Рота прошла по мосту молча.
Потом Шабанов остановился на той стороне, обернулся, посмотрел на мост и сказал:
— И всё?
— И всё, — подтвердил Калюжный.
— Так а граница-то где?
— Позаду.
Шабанов ещё раз посмотрел на речку метров десяти шириной.
— Не, ну хоть бы забор какой, — сказал он с обидой. — Три года шли.
Тюлькин отковырял от перил щепку и убрал в карман. Я видел, но ничего не сказал.
Румыния оказалась бедной.
Вот этого рота не ожидала совсем. Три года бойцам объясняли — и они сами себе объясняли, — что там, откуда пришли немцы, всё жирное, сытое и краденое. И вдруг выяснилось, что румынская деревня беднее нашей.
Хаты глиняные, крыши камышовые, полы земляные.
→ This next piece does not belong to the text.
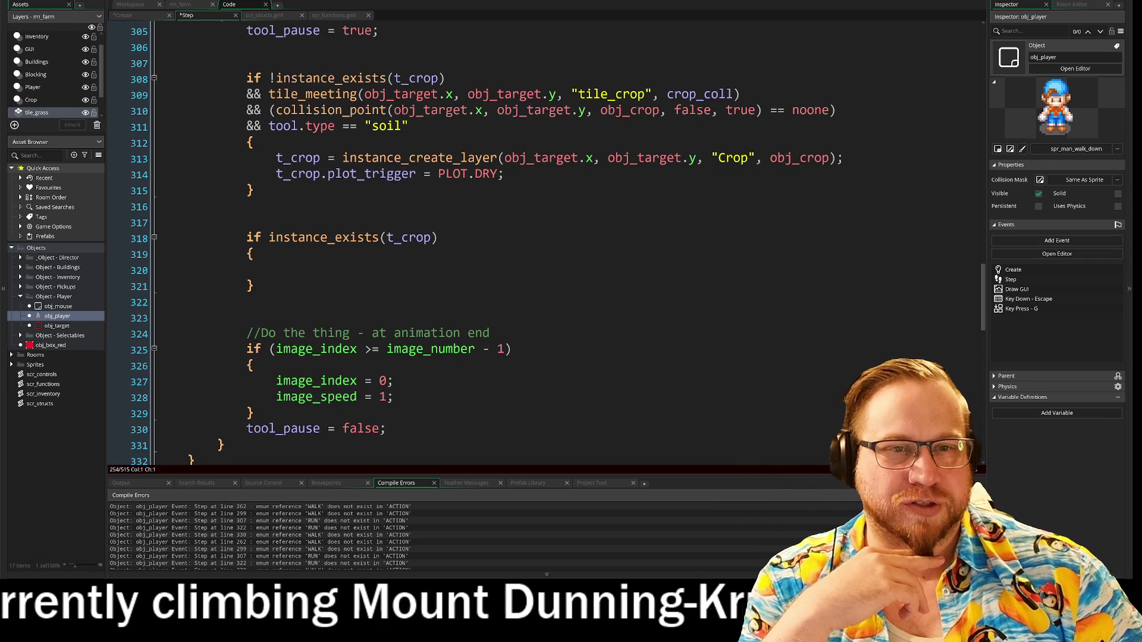
pyautogui.scroll(-4, 273, 342)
Дети босые в сентябре, и не потому, что тепло, а потому что обуви нет. Мамалыга вместо хлеба. Волы вместо лошадей.
— Товарищ капитан, — сказал Кабанов на второй день, глядя, как баба гонит двух коз мимо колонны. — А чего они тогда к нам полезли?
— А вот за этим и полезли.
— За чем?
— За тем, чтоб не так жить.
Кабанов подумал.
— Дурные, — сказал он наконец. — У нас-то тоже не сахар.
Немецкие части в это время шли на запад тем же маршрутом, что и мы, только быстрее, и вперемешку с нами, и от этого происходила полная неразбериха.
Двенадцатого сентября мы напоролись на них у деревни, названия которой я не запомнил. Дело было так: моя рота шла в головной походной заставе, впереди полка, и в деревню вошла спокойно, потому что дозор доложил, что деревня пустая.
Деревня нихрена пустой не была.
В ней сидела немецкая колонна — человек двести, три грузовика и одно самоходное орудие, — и сидела она там со вчерашнего вечера, потому что кончился бензин.
Мы поняли это одновременно.
— К бою!!! — заорал я, падая за колодезный сруб.
Первая очередь прошла над самым срубом, выбив щепу мне в лицо.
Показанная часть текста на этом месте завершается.